Bastion-side (run from /usr/local/bin/ on bastion)¶
| Script | Purpose | Auto on boot? |
|---|---|---|
vertex-mirror-pull.sh |
Pull bundle + values from S3, extract | Yes |
vertex-ecr-mirror.sh |
Push OCI images to ECR | Yes (if ECR empty) |
vertex-pack-push.sh |
Push Spectro packs to ECR | Yes |
vertex-cluster-setup.sh |
Wait for nodes, create gp3 StorageClass | Yes |
vertex-secrets-restore.sh |
Pre-helm-install K8s Secrets restore (preserves master encryption key) | Yes (before helm install) |
vertex-full-setup.sh |
Orchestrator — runs all steps in order | Yes |
vertex-restore-backup.sh |
Post-helm mongo restore from s3://.../backups/latest.tgz |
Yes (on fresh install only) |
vertex-coredns-refresh.sh |
CoreDNS VPC endpoint IP freshness check | Yes (on boot + hourly systemd timer) |
vertex-dns-update.sh |
UPSERT vertex.recrocog.com in Route53 public + private zones |
Yes (after Helm) |
vertex-vpn-export.sh |
Export .ovpn config to S3 |
Yes (after DNS) |
In-cluster CronJobs (installed by vertex-full-setup.sh)¶
| CronJob | Schedule | Purpose |
|---|---|---|
vertex-mongo-backup |
Daily 02:00 UTC | Dump mongo + K8s Secrets, rotate 7 daily / 4 weekly / 3 monthly, update latest.tgz |
vertex-backup-verify |
Sundays 04:00 UTC | Integrity check of latest.tgz (extracts, validates mongo archive + secrets), writes backups/last-verify.json |
Config: /usr/local/bin/vertex-mirror-config.sh (injected by Terraform user_data)
Backup & Restore¶
Automated backup (in-cluster CronJob)¶
The vertex-mongo-backup CronJob runs daily at 02:00 UTC and writes a bundle to S3:
s3://891377028731-vertex-bootstrap-bundle/backups/
├── latest.tgz # most recent, always overwritten
├── daily/<Mon|Tue|...|Sun>.tgz # 7-day rotation
├── weekly/week-<NN>.tgz # 4-week rotation
└── monthly/<YYYY-MM>.tgz # 3-month rotation
Each bundle contains:
- dump.archive — mongodump of the entire hubbledb replica set
- secrets.json — kubectl get secrets -n hubble-system (stripped of runtime fields), excluding spectro-mongodb-replicaset-key and spectro-mongo-key (these must be regenerated fresh by Spectro's mongodb-key-manager Job on every install)

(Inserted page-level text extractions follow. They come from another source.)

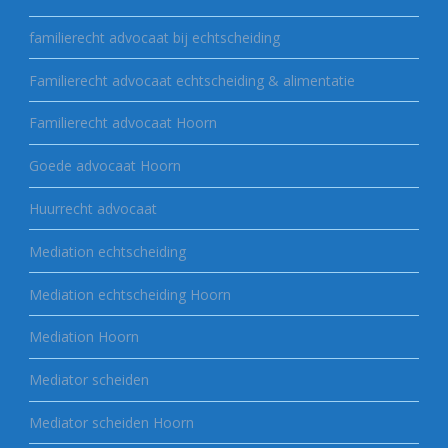
familierecht advocaat bij echtscheiding
Familierecht advocaat echtscheiding & alimentatie
Familierecht advocaat Hoorn
Goede advocaat Hoorn
Huurrecht advocaat
Mediation echtscheiding
Mediation echtscheiding Hoorn
Mediation Hoorn
Mediator scheiden
Mediator scheiden Hoorn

The vertex-backup-verify CronJob runs weekly and writes backups/last-verify.json so stale or broken backups are detected before you need them.

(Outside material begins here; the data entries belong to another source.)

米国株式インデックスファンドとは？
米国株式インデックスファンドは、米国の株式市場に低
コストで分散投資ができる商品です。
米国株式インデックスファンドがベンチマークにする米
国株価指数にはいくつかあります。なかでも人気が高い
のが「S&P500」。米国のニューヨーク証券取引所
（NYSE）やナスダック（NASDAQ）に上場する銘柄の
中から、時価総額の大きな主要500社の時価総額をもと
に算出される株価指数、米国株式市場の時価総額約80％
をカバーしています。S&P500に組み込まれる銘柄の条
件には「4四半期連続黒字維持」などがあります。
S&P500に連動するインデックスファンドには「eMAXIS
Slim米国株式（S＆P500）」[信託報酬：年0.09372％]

Automated restore on fresh install¶
When the bastion runs vertex-full-setup.sh against an empty hubble-system namespace, it restores automatically in this order:
-
Secrets first (
vertex-secrets-restore.sh, runs beforehelm install hubble): Pre-applies 30+ K8s Secrets fromlatest.tgzinto the empty namespace. Helm'slookuptemplate then reuses existingconfigserversecret.secretEncryptKey/hashSalt/rootKeyinstead of generating new ones. This preserves the master encryption key so restored mongo{cipher}...values stay decryptable. -
Helm install hubble — now installs with the preserved secrets.
-
Mongo restore (
vertex-restore-backup.sh, runs after helm install whenFRESH_INSTALL=true): Runsmongorestorefromdump.archivein the same bundle. The restored data matches the preserved encryption key → no crashloop cascade.
On rebuild (destroy + apply), the S3 bucket survives, so latest.tgz is still there and the new cluster comes up with all prior data intact: activation, System ID, users, tenants, registries. No manual intervention.